ECGs were shown to have a wide application beyond the screening role for ACS in our study, with a third being performed to assist in managing other conditions, including drug overdoses and the generally unwell. In addition, a normal ECG was associated with a higher probability for discharge than an abnormal ECG. This finding is encouraging in that the ECG information has been used appropriately in managing patients.

Our study was conducted in a single urban district general hospital (DGH) and the sampled population may not be representative in a national or regional context.


Based on a short period of observation in a DGH, we find that ECG interpretation and documentation are appropriately carried out. A normal ECG can be a helpful indicator for patient discharge from the ED, and possibly an indicator for good prognosis as well.

Conflict of interest

None declared.

Key messages

  • ECG remains a commonly used test in the ED
  • ECG is appropriately utilised in a DGH
  • A normal ECG is an indicator for discharge from the ED.

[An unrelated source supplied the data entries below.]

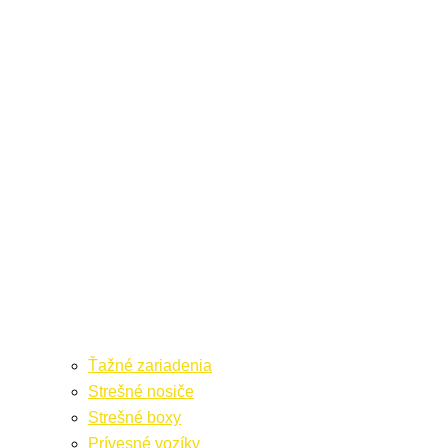
Ťažné zariadenia
Strešné nosiče
Strešné boxy
Prívesné vozíky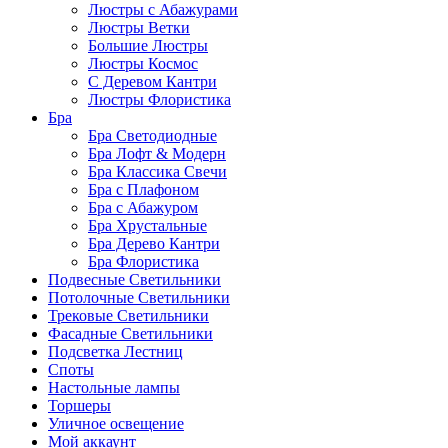
Люстры с Абажурами
Люстры Ветки
Большие Люстры
Люстры Космос
С Деревом Кантри
Люстры Флористика
Бра
Бра Светодиодные
Бра Лофт & Модерн
Бра Классика Свечи
Бра с Плафоном
Бра с Абажуром
Бра Хрустальные
Бра Дерево Кантри
Бра Флористика
Подвесные Светильники
Потолочные Светильники
Трековые Светильники
Фасадные Светильники
Подсветка Лестниц
Споты
Настольные лампы
Торшеры
Уличное освещение
Мой аккаунт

1. Yusuf S, Pearson M, Sterry H et al. The entry ECG in the early diagnosis and prognostic stratification of patients with suspected acute myocardial infarction. Eur Heart J 1984;5:690–6. Available from:

2. Hersi A, Fu Y, Wong B et al. Does the discharge ECG provide additional prognostic insight(s) in non-ST elevation ACS patients from that acquired on admission? Eur Heart J 2003;24:522–31.

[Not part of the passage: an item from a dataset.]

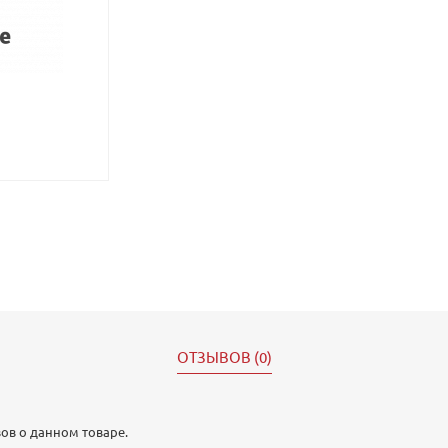
ОТЗЫВОВ (0)
ов о данном товаре.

3. Wellens HJJ, Gorgels AP. The electrocardiogram 102 years after Einthoven. Circulation 2004;109:562–4.

4. Hedges JR, Young GP, Henkel GF, Gibler WB, Green TR, Swanson JR. Serial ECGs are less accurate than serial CK-MB results for emergency department diagnosis of myocardial infarction. Ann Emerg Med 1992;21:1445–50.

5. Gibler WB, Lewis LM, Erb RE et al. Early detection of acute myocardial infarction in patients presenting with chest pain and nondiagnostic ECGs: serial CK-MB sampling in the emergency department. Ann Emerg Med 1990;19:1359–66.